Overwhelmingly, it seems that those who are, in fact, using serverless, are happy with it and don't see a world where they would want to go back to the way things were before.
The report quotes Andy Warzon (CTO at Trek10), neatly highlighting this point:
"In 7 years of running production workloads on AWS Lambda, across Node, Python, Java, and custom runtimes, I can't think of one time where our client has regretted the decision. The operational burden is dramatically lower and—after an initial learning curve—developer and DevOps productivity much higher."
But there is one piece of data about which I have mixed feelings.
Fact #2 in the report tells us that Google Cloud is leading on “container-based” serverless adoption growth. No surprise there given that we’re talking about the creators of Kubernetes.
AWS is apparently growing in that category too (up 20% from last year), with AppRunner gaining more and more traction.
I have been very appreciative of AppRunner myself. It’s a great service, and I’m glad that increasingly AWS users are preferring it over, for example, more complex container-based products such as ECS, EKS, and even Fargate.
What I have mixed feelings about, though, is what seems to me to be the end game of these different cloud providers.
Now, I’m not sure that AWS even has an end game. Their whole culture has always been about building as many services as possible, catering to as many different customers and use cases as possible, leaving us with the choice of what to use based on our business requirements.
But I like to think that, if they were to have an end game, it would be to push people to use more and more AWS-native products such as Lambda and DynamoDB.
In reality, as I said, I think AWS is quite neutral there. They are more than happy to offer all these different building blocks and letting us, the customers, choose what works best for us.
But it’s hard for me not to see Google as having an end game here. They are the creators of Kubernetes and there is a clear (at least perceived) benefit to running a Kubernetes workload on Google Cloud.
So, it’s easy to see how the thinking would go there. First, start with container-based functions (or Cloud Run). Then, as soon as you need some help making your application feel more enterprise-y we’ll show you the natural path for Scaling Containers Up™️ which, surprise surprise, has got to be Kubernetes on Google Cloud.
I’ve heard some Google Cloud employees say things along similar lines in the past (although not as explicitly) so I know I’m not just imagining this.
Generally speaking, this would be anathema in the AWS serverless world and community. Of course Lambda can scale for you! And no, you don’t need to migrate to Kubernetes or even ECS to go to the next level.
The line of thinking according to which serverless functions are the “play thing” that you build small apps and prototypes with, but Kubernetes is the serious, grown up solution for mature products, simply doesn’t exist in AWS serverless circles (if it does, it’s a very small minority).
Serverless is growing and almost everyone is using it to at least some degree.

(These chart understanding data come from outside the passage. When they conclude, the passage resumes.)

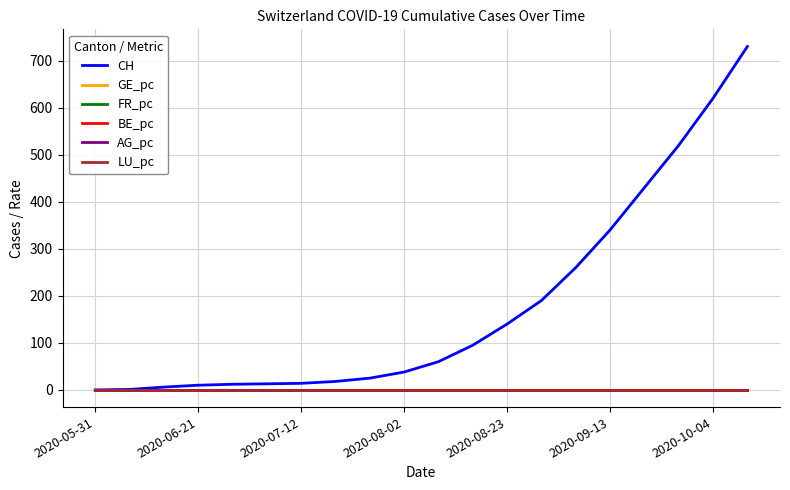

Which series has the largest total across all categories?

CH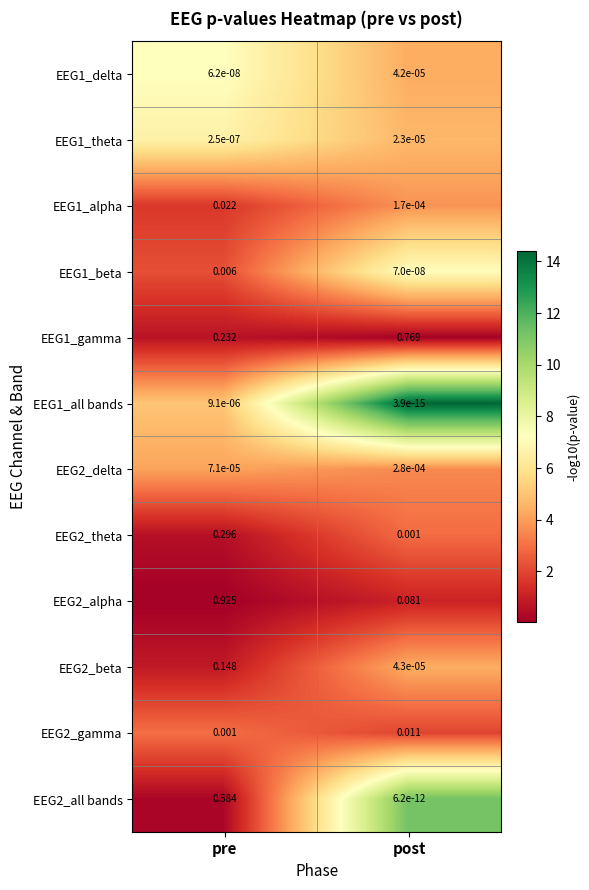

At which category is the sum across all series the highest?

pre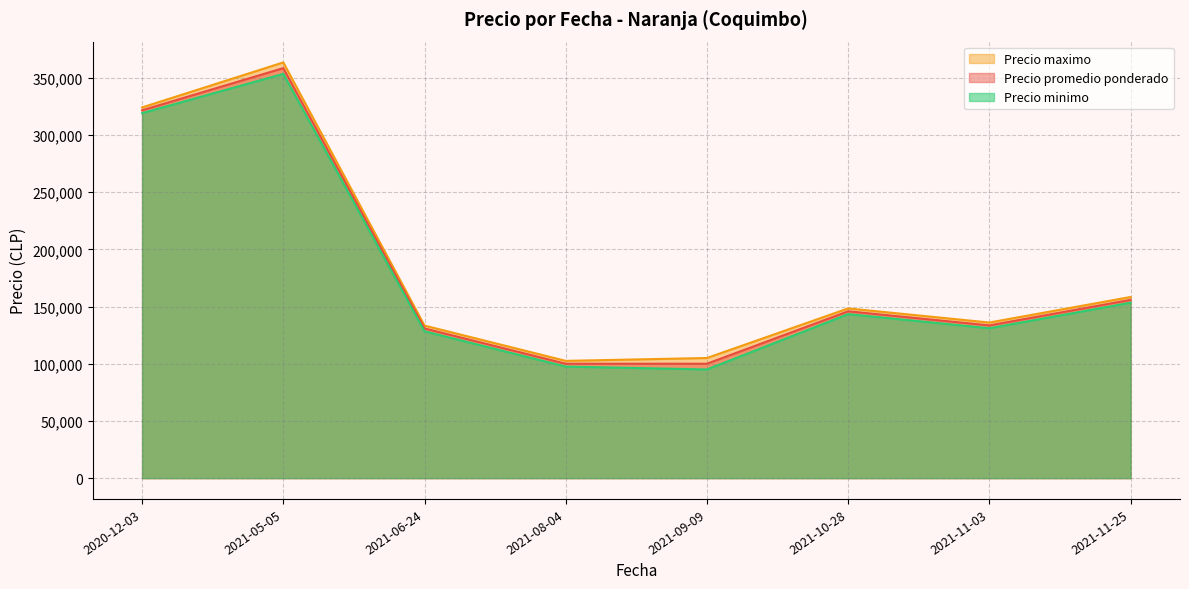

The value of Precio maximo at 2021-11-25 is 158333.3. True or false?

True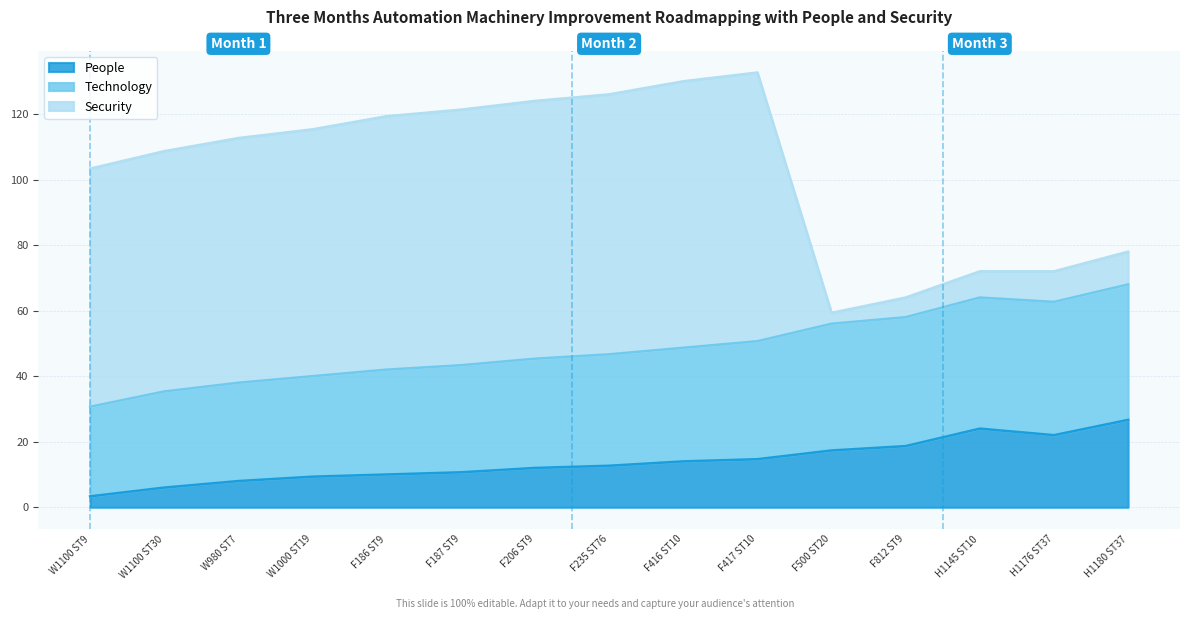

The People series shows 24.0 at H1145 ST10. True or false?

True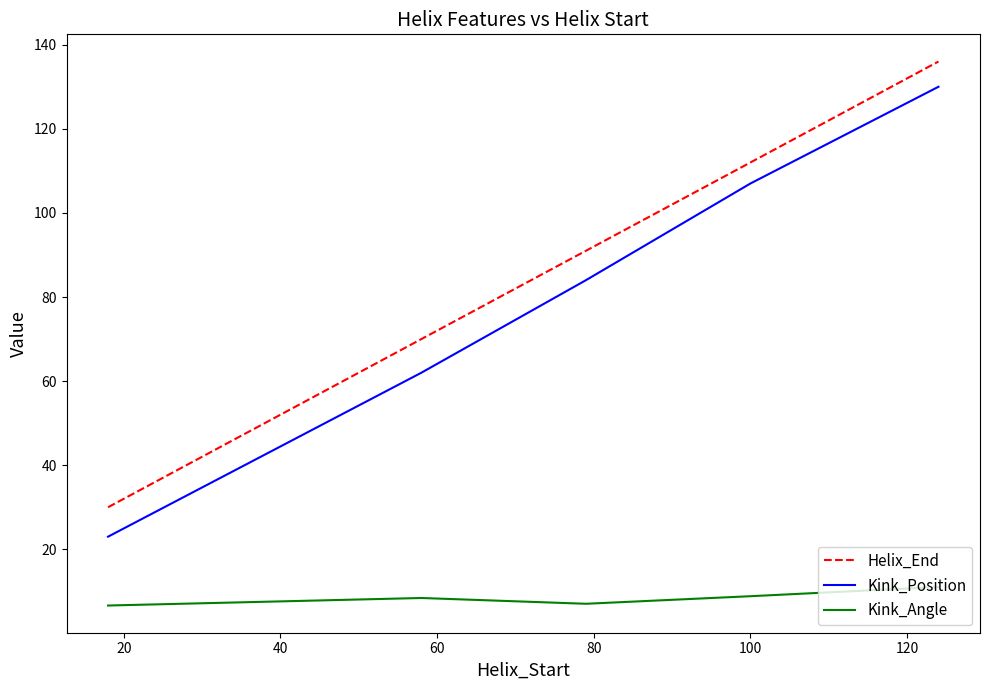

Rank the series by their maximum value, from highest to lowest.

Helix_End, Kink_Position, Kink_Angle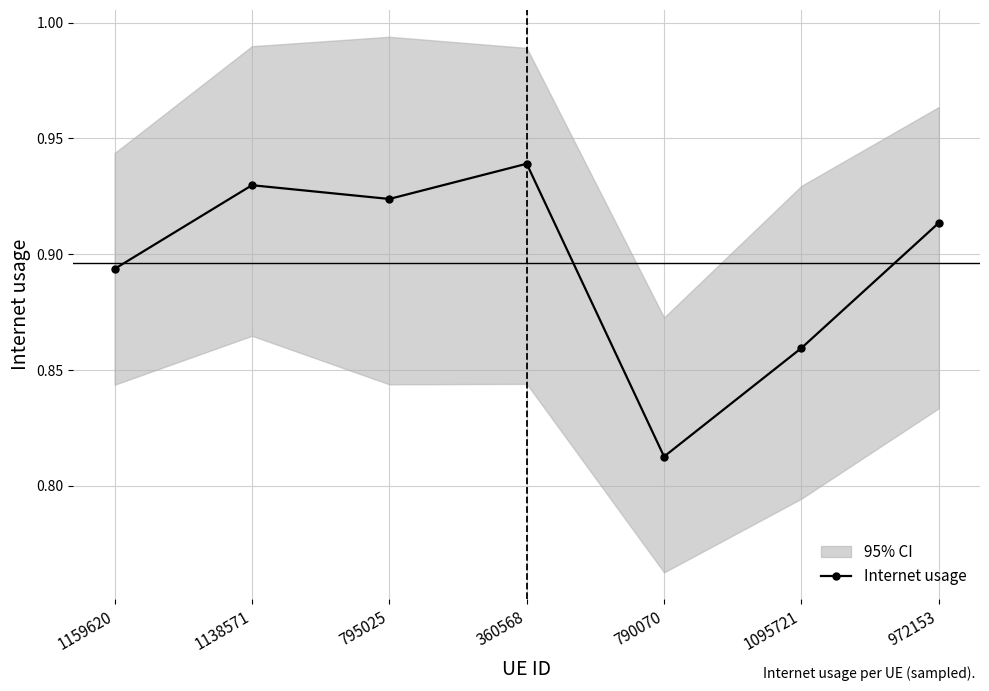

True or false: there are more than 2 points higher than both neighbors.

False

This is excellent news.
Those of us who are further along the journey (and have big serverless apps in production) can help those who are just starting to appreciate serverless not to get fooled by the “serverless is a toy, containers are the real deal” mindset.
To paraphrase Andy Warzon (quoted above): those who fully embrace serverless (i.e. exclusively or mostly running workloads on Lambda) usually don’t regret it.